Magnetic reconnection classifier for Gkeyll simulations on 2D domains
The following command should be run once on checkers
to create a virtual environment that has access to pytorch and pgkyl
(postgkyl).
Note, the git clone
commands below use the ssh protocol.

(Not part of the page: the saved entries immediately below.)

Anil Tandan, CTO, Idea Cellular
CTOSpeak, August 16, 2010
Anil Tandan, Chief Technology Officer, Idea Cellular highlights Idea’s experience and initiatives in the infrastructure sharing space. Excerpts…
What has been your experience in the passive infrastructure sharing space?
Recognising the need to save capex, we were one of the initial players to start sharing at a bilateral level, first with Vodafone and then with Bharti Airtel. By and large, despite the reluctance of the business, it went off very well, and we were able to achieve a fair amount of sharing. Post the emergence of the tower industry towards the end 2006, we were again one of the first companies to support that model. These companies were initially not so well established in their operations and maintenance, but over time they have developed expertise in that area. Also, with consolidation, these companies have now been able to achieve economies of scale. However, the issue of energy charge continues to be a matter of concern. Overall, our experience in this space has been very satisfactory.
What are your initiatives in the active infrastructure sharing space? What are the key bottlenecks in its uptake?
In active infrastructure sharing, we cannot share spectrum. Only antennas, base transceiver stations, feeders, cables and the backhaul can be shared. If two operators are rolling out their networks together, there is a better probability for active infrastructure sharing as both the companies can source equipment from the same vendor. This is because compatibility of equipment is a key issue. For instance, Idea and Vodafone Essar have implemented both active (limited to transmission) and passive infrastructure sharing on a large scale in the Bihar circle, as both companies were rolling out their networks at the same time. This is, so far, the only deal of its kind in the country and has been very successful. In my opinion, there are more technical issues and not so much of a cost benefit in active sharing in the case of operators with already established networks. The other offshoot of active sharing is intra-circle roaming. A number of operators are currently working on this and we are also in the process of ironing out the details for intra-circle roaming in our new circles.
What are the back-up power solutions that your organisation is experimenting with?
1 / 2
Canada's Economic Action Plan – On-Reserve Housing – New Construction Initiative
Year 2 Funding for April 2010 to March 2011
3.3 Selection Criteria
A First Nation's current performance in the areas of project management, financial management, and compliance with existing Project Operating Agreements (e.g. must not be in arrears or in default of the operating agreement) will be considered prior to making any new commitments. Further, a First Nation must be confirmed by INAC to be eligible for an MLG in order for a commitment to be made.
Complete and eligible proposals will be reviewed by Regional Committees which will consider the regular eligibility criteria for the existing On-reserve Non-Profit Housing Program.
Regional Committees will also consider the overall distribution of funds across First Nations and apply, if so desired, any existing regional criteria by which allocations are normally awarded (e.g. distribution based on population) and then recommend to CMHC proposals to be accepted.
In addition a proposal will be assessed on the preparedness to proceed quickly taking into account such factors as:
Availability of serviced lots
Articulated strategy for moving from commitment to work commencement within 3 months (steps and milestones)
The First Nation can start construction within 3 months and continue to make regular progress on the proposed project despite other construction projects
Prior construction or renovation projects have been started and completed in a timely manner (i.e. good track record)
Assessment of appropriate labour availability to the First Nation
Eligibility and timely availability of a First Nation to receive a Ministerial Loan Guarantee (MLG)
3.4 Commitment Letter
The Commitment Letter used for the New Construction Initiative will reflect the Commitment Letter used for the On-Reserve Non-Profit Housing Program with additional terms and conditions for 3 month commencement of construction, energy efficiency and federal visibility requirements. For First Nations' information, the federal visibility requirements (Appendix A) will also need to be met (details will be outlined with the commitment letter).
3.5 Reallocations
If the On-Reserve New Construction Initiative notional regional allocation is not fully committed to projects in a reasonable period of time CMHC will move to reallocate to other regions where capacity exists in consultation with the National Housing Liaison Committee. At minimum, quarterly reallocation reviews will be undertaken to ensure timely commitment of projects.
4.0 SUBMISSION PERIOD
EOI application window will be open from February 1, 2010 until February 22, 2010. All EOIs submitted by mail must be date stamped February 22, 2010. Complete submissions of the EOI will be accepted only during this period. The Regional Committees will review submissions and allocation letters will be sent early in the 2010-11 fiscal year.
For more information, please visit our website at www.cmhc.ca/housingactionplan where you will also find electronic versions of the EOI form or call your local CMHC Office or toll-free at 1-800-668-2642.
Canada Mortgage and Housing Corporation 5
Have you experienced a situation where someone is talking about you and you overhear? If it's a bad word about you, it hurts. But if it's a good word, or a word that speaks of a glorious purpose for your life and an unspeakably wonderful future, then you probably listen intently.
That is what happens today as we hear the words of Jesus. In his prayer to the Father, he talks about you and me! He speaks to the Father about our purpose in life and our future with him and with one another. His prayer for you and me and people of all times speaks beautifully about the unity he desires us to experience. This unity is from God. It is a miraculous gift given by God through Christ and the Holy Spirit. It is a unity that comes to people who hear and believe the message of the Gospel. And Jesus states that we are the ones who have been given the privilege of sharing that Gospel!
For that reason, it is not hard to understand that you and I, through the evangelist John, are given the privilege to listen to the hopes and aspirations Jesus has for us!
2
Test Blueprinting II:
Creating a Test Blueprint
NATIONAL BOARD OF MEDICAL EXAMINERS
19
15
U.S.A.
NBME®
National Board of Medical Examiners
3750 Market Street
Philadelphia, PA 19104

Please check that you have ssh keys configured on GitHub.
mkdir nsfCssiMlClassifier
pushd nsfCssiMlClassifier
#create an script that loads the needed pytorch modules,
#sets PYTHONPATH, and rcRoot to the working directory
cat << EOF > envPyTorch.sh
export PYTHONPATH=\$PYTHONPATH:$PWD/pgkylFrontEnd
module use /opt/scorec/spack/rhel9/v0222_2/lmod/linux-rhel9-x86_64/Core/
module load gcc/13.2.0-4eahhas mpich/4.2.3-q4swqut
module load py-torch/2.5.1-un62ppx py-torchvision/0.20.1-hnf42ha
export rcRoot=$PWD
EOF
#load the modules
source envPyTorch.sh
#setup a virtual environment to install pgkyl into
python -m venv pgkyl
source pgkyl/bin/activate
git clone [email protected]:scorec/reconClassifier.git
git clone -b cws/scorec [email protected]:scorec/pgkylFrontEnd.git
pip install --upgrade pip
pip install torchvision
git clone [email protected]:ammarhakim/postgkyl.git
pushd postgkyl
pip install -e .[adios,test]
pytest # all tests should pass
popd
If there were no problems, then the last line of output from the above commands will contain the following (with a slightly different time):
==== 31 passed, 1 skipped in 6.10s ====
create a bash script to run a test with two epochs and a small subset of the training data ('frames')
pushd ${rcRoot}
cat << EOF > runReconClass.sh
#!/bin/bash
export OMP_NUM_THREADS=10
export OMP_SCHEDULE=STATIC
export OMP_PROC_BIND=CLOSE
export GOMP_CPU_AFFINITY="0-10"
date=$(date '+%Y-%m-%d-%H-%M-%S')
mkdir testdir_${date}
pushd $_
python -u ${rcRoot}/reconClassifier/XPointMLTest.py \
--paramFile=/space/cwsmith/nsfCssiSpaceWeather2022/mlReconnection2025/1024Res_v0/pkpm_2d_turb_p2-params.txt \
--xptCacheDir=/space/cwsmith/nsfCssiSpaceWeather2022/mlReconnection2025/1024Res_v0/cache04082025 \
--epochs 2 \
--learningRate 1e-3 \
--batchSize 2 \
--trainFrameLast 2 \
--validationFrameLast 143
popd
EOF
chmod +x runReconClass.sh
run it
./runReconClass.sh
The following commands should be run on checkers
every time you create a new shell to resume work in the existing virtual environment.
cd nsfCssiMlClassifier
source envPyTorch.sh
source pgkyl/bin/activate